The converse is, of course, that when there are negative local protests we see English signs slagging Bush and the US and so on, which is rather pointless in some societies which at best are semi-literate in their own languages, never mind English.

It says something about where people think that the power resides that in both the negative and positive cases the signs aren't in French or Chinese or a whole lot of other languages.

Just in case someone wants to get stuck into me for being an arrogant Anglophone, I'm commenting on what people who don't speak English do, not what English speakers do.

Amrit
09-30-2007, 12:32 PM
You're right that having in the placards in English is to enable greater international media coverage.

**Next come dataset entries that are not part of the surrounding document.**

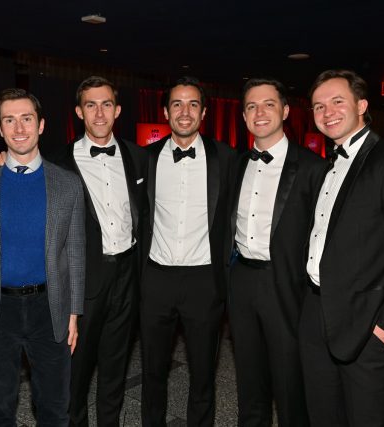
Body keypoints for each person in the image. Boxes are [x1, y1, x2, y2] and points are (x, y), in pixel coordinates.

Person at [299, 69, 384, 426]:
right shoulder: (326, 167)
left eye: (337, 101)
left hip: (368, 324)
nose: (327, 112)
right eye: (318, 106)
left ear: (362, 105)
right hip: (316, 314)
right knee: (323, 416)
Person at [0, 88, 85, 426]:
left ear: (41, 125)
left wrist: (74, 313)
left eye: (26, 118)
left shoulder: (68, 183)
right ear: (0, 129)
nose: (19, 128)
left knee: (54, 407)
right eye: (9, 120)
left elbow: (75, 250)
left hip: (49, 307)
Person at [228, 78, 327, 426]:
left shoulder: (314, 168)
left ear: (285, 111)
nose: (260, 112)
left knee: (289, 381)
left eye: (268, 104)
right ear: (244, 116)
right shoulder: (236, 164)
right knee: (248, 378)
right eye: (251, 106)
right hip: (242, 280)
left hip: (286, 283)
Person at [140, 76, 235, 426]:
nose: (185, 111)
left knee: (203, 372)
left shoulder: (227, 158)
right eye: (177, 104)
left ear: (204, 112)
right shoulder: (145, 158)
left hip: (204, 281)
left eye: (193, 104)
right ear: (165, 112)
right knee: (153, 369)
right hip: (156, 279)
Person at [63, 76, 146, 426]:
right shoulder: (58, 162)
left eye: (107, 104)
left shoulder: (138, 156)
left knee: (115, 366)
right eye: (91, 105)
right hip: (84, 279)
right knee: (76, 371)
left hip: (127, 274)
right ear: (79, 112)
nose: (100, 113)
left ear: (118, 110)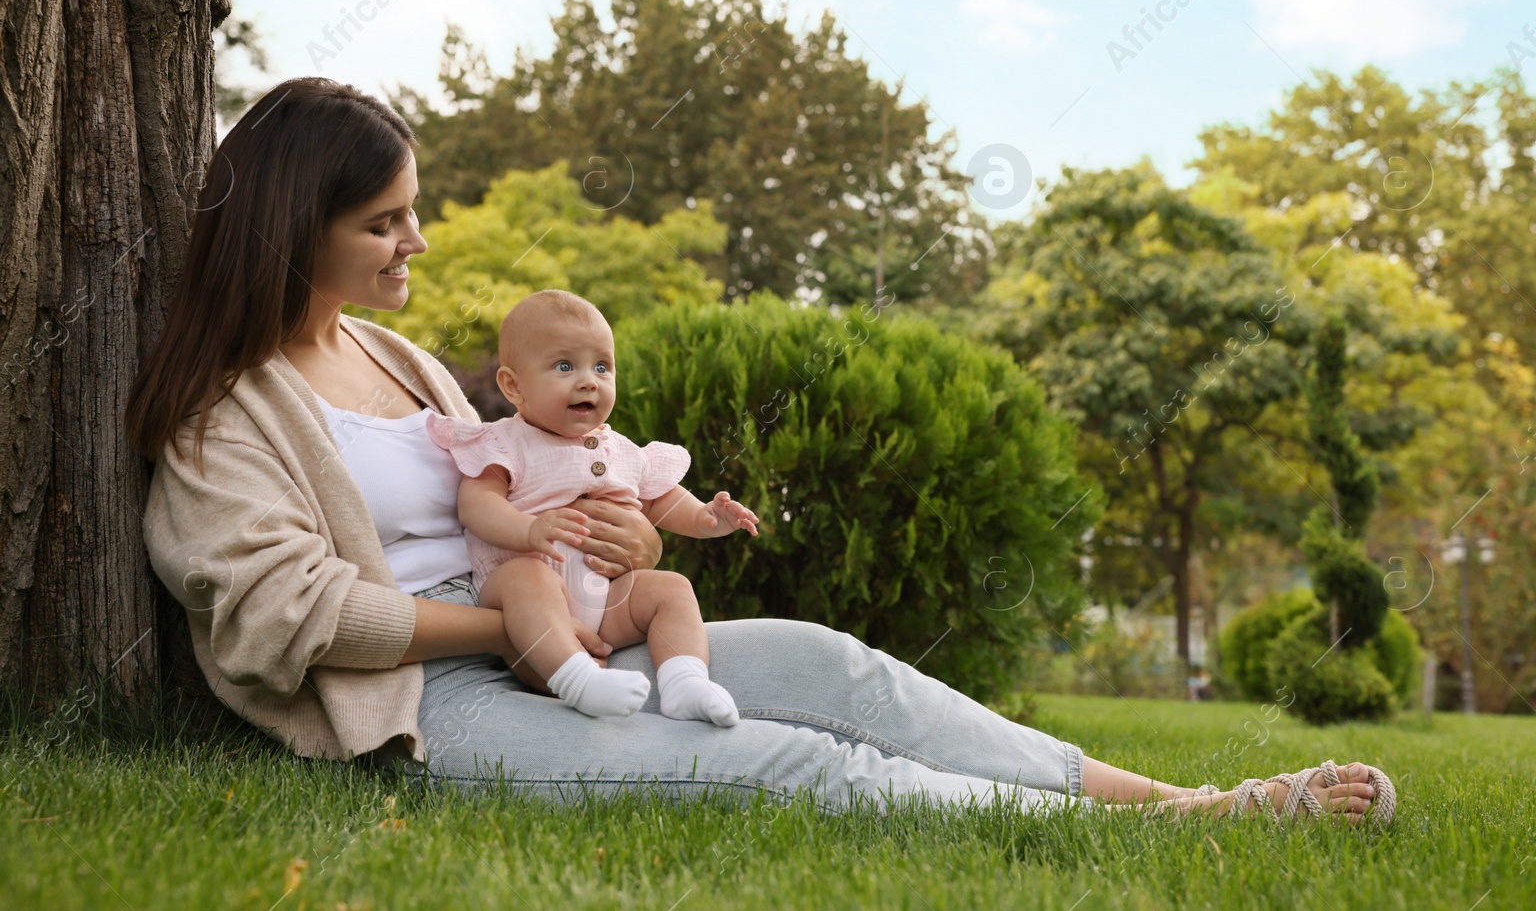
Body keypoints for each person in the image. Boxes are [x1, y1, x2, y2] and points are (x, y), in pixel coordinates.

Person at [127, 77, 1391, 824]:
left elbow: (513, 480)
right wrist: (525, 630)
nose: (416, 244)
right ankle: (1175, 843)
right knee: (786, 762)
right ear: (300, 226)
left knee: (846, 674)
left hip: (575, 635)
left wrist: (616, 545)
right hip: (433, 698)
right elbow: (279, 615)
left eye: (416, 215)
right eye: (384, 221)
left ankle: (1186, 804)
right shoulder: (221, 416)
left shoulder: (393, 359)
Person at [426, 289, 758, 725]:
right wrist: (528, 531)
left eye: (602, 367)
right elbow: (477, 504)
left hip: (606, 605)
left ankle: (685, 682)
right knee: (526, 576)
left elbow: (658, 498)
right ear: (513, 386)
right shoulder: (506, 443)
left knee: (672, 588)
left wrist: (706, 517)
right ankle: (577, 679)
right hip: (524, 618)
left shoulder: (617, 448)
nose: (589, 381)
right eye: (565, 366)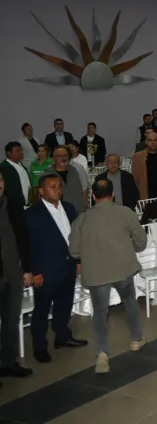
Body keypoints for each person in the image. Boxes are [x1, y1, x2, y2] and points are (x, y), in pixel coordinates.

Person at [67, 179, 146, 373]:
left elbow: (74, 251)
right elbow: (141, 241)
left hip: (96, 273)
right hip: (123, 269)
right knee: (130, 303)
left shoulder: (82, 219)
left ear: (93, 196)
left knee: (100, 312)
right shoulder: (125, 212)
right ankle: (136, 339)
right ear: (113, 194)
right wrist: (132, 248)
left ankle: (101, 351)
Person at [26, 173, 86, 363]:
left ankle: (63, 336)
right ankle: (40, 347)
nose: (57, 190)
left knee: (64, 304)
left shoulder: (68, 207)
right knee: (42, 311)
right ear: (41, 191)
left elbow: (76, 236)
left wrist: (78, 260)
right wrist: (34, 271)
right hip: (45, 270)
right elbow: (28, 246)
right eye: (52, 187)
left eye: (59, 186)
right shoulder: (32, 214)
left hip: (68, 265)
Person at [0, 172, 33, 380]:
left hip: (13, 271)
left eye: (1, 180)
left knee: (11, 319)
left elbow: (23, 238)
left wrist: (27, 269)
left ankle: (8, 363)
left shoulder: (12, 206)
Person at [131, 130, 157, 200]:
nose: (153, 142)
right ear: (146, 141)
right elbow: (135, 179)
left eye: (155, 140)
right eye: (150, 140)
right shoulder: (137, 157)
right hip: (146, 196)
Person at [1, 142, 31, 211]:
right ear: (9, 153)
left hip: (27, 205)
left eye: (21, 150)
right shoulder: (4, 168)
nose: (21, 152)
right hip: (14, 208)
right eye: (18, 150)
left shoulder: (21, 165)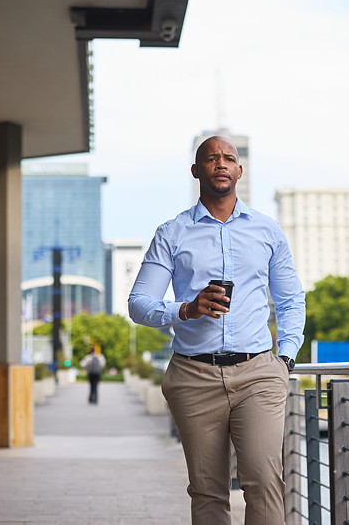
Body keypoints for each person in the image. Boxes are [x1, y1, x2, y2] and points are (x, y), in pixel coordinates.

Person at [129, 136, 306, 525]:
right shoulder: (172, 233)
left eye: (229, 158)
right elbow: (138, 303)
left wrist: (286, 357)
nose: (221, 164)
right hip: (193, 376)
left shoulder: (267, 231)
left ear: (239, 171)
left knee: (263, 481)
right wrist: (186, 309)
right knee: (208, 490)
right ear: (197, 171)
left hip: (257, 373)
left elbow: (292, 300)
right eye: (211, 158)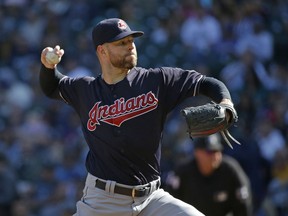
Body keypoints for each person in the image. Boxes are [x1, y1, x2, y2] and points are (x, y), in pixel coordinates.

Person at [39, 18, 237, 216]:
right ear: (102, 51)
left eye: (131, 41)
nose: (130, 46)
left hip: (152, 199)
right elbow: (52, 87)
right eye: (121, 43)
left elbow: (206, 83)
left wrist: (225, 102)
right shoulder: (85, 90)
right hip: (102, 202)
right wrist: (48, 66)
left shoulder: (157, 81)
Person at [165, 134, 253, 216]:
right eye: (209, 152)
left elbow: (243, 207)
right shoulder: (182, 172)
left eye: (217, 151)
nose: (215, 156)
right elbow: (168, 204)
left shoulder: (231, 171)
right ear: (197, 153)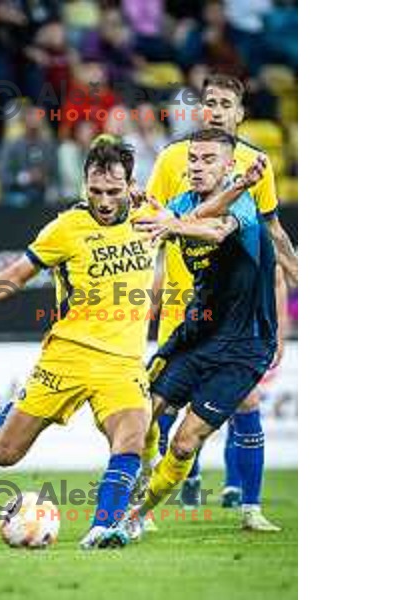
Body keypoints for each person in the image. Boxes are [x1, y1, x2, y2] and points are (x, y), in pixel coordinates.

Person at [0, 142, 159, 549]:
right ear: (84, 184)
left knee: (132, 434)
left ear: (131, 184)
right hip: (67, 355)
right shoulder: (65, 228)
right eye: (94, 191)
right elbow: (15, 274)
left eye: (113, 192)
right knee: (5, 454)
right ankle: (11, 410)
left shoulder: (154, 216)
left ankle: (103, 528)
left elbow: (201, 215)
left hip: (124, 362)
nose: (103, 201)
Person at [145, 73, 296, 529]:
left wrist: (293, 279)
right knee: (160, 406)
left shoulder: (256, 164)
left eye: (224, 102)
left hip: (237, 315)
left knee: (246, 400)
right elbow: (155, 220)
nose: (214, 109)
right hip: (183, 306)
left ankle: (248, 504)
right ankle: (156, 493)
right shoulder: (174, 157)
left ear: (239, 113)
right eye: (208, 101)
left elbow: (268, 236)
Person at [126, 129, 279, 539]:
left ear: (230, 165)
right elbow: (154, 223)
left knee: (183, 444)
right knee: (140, 415)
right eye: (193, 159)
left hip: (244, 345)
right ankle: (137, 492)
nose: (196, 166)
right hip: (199, 330)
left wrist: (168, 223)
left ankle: (138, 514)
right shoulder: (181, 204)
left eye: (209, 159)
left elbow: (214, 231)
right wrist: (145, 207)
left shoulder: (244, 205)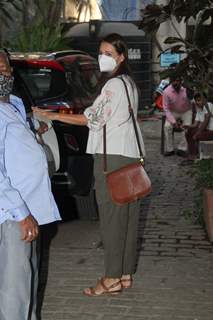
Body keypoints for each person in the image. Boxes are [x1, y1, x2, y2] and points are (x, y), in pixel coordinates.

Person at [33, 33, 145, 296]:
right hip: (129, 157)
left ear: (121, 57)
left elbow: (91, 120)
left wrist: (50, 115)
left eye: (109, 53)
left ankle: (111, 278)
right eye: (101, 52)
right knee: (127, 218)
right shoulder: (129, 83)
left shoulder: (113, 86)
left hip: (112, 159)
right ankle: (125, 274)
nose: (103, 58)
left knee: (111, 219)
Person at [0, 51, 61, 320]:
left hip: (31, 207)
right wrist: (20, 212)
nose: (5, 73)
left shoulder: (12, 103)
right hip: (13, 212)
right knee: (15, 288)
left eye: (6, 68)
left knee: (30, 278)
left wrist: (34, 130)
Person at [163, 75, 193, 156]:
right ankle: (170, 149)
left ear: (181, 81)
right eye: (174, 81)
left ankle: (182, 148)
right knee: (167, 126)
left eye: (178, 81)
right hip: (173, 111)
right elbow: (165, 108)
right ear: (171, 82)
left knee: (187, 126)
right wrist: (173, 122)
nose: (176, 83)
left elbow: (192, 100)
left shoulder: (186, 89)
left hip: (186, 111)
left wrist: (190, 90)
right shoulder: (166, 91)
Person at [183, 92, 213, 163]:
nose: (197, 102)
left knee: (196, 134)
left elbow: (206, 120)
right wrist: (187, 126)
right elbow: (195, 124)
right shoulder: (199, 110)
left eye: (199, 100)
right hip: (206, 130)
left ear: (205, 100)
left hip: (211, 131)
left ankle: (194, 154)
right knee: (189, 131)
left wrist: (198, 133)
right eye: (196, 100)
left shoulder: (209, 105)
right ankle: (193, 153)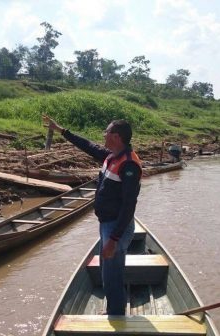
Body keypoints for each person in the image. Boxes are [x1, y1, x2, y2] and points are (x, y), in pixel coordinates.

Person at [43, 115, 142, 315]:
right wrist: (61, 130)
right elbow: (87, 145)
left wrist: (114, 239)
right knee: (108, 269)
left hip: (116, 227)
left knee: (111, 272)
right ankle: (115, 307)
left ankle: (116, 313)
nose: (103, 135)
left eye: (106, 132)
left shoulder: (129, 164)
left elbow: (129, 205)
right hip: (107, 223)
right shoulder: (111, 155)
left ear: (115, 136)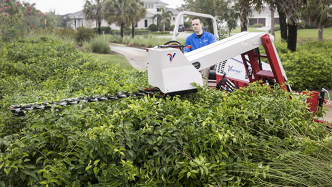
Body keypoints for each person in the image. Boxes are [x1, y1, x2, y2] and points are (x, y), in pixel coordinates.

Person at [184, 17, 216, 84]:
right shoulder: (189, 39)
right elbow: (186, 53)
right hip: (195, 61)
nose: (195, 26)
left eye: (196, 24)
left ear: (201, 24)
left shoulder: (210, 36)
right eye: (193, 25)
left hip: (208, 61)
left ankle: (202, 90)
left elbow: (213, 50)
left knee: (205, 66)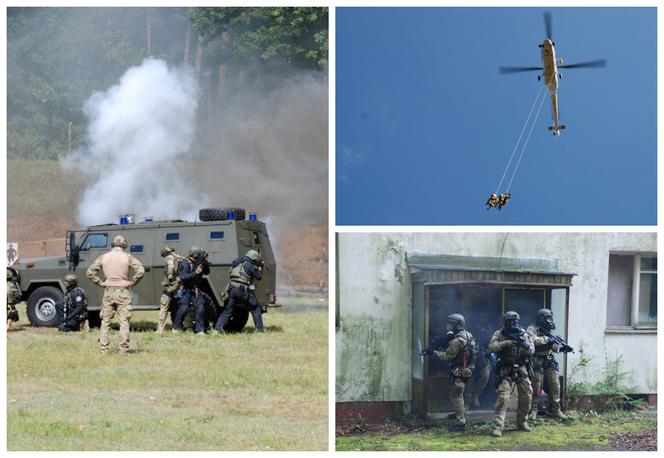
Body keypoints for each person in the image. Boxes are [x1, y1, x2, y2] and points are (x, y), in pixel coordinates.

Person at [86, 234, 145, 355]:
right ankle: (123, 350)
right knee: (124, 322)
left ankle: (103, 350)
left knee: (105, 322)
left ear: (113, 244)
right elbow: (141, 270)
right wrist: (132, 283)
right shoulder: (128, 257)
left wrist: (100, 283)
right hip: (123, 291)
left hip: (108, 291)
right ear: (124, 244)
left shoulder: (104, 257)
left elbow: (90, 272)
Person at [488, 311, 534, 437]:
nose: (511, 323)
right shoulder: (499, 333)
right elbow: (491, 346)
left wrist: (522, 345)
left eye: (513, 321)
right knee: (503, 397)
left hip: (520, 367)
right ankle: (498, 427)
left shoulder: (523, 334)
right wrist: (505, 343)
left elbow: (531, 350)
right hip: (505, 367)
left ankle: (522, 422)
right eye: (509, 321)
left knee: (527, 395)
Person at [433, 313, 477, 429]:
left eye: (450, 324)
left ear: (457, 326)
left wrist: (434, 352)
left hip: (460, 370)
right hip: (468, 369)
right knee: (459, 393)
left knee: (455, 395)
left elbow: (447, 356)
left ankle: (460, 422)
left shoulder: (457, 340)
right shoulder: (468, 335)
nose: (448, 326)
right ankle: (459, 413)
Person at [527, 308, 570, 420]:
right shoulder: (532, 328)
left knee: (555, 385)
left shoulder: (550, 329)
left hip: (549, 360)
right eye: (545, 317)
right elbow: (532, 341)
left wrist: (561, 348)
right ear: (540, 318)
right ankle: (534, 411)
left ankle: (556, 410)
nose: (548, 320)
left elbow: (553, 345)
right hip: (537, 360)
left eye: (549, 317)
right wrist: (546, 339)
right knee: (536, 386)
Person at [214, 249, 265, 333]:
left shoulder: (237, 263)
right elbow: (259, 277)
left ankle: (217, 330)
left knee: (227, 311)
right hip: (243, 290)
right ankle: (259, 330)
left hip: (232, 289)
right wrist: (260, 268)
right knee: (255, 308)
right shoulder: (250, 265)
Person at [172, 246, 209, 334]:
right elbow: (184, 277)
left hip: (195, 289)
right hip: (186, 289)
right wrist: (195, 273)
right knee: (184, 308)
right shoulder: (185, 263)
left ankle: (200, 329)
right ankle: (176, 327)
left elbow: (207, 272)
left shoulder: (198, 262)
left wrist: (205, 263)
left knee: (200, 307)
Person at [156, 246, 184, 334]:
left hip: (172, 285)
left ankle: (160, 329)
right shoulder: (179, 257)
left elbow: (171, 266)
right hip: (179, 284)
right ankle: (176, 327)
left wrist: (170, 277)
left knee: (164, 305)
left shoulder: (169, 258)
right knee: (177, 306)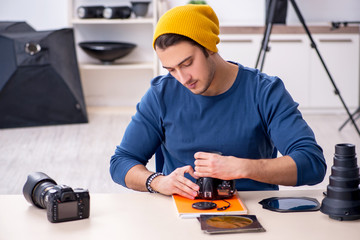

However, even though the US and Uk are seen as having better human rights records, and even as willing actors in pushing HR internationally, the pleas for international recognition tend to be directed at the people of the world, not the governments.

The US, UK, Japan and many other countries have business interests in Burma - by highlighting the abuses of the regime, the protestors, are trying make the people of those countries push their governments to act and intervene. One example is the protestor, in sympathy, held in London:

Thousands in London Burma protest (http://news.bbc.co.uk/1/hi/uk/7020956.stm)

And that is why the government of Burma has some of the strictist controls on intermnational media in the world - they don't the world to see what's going on.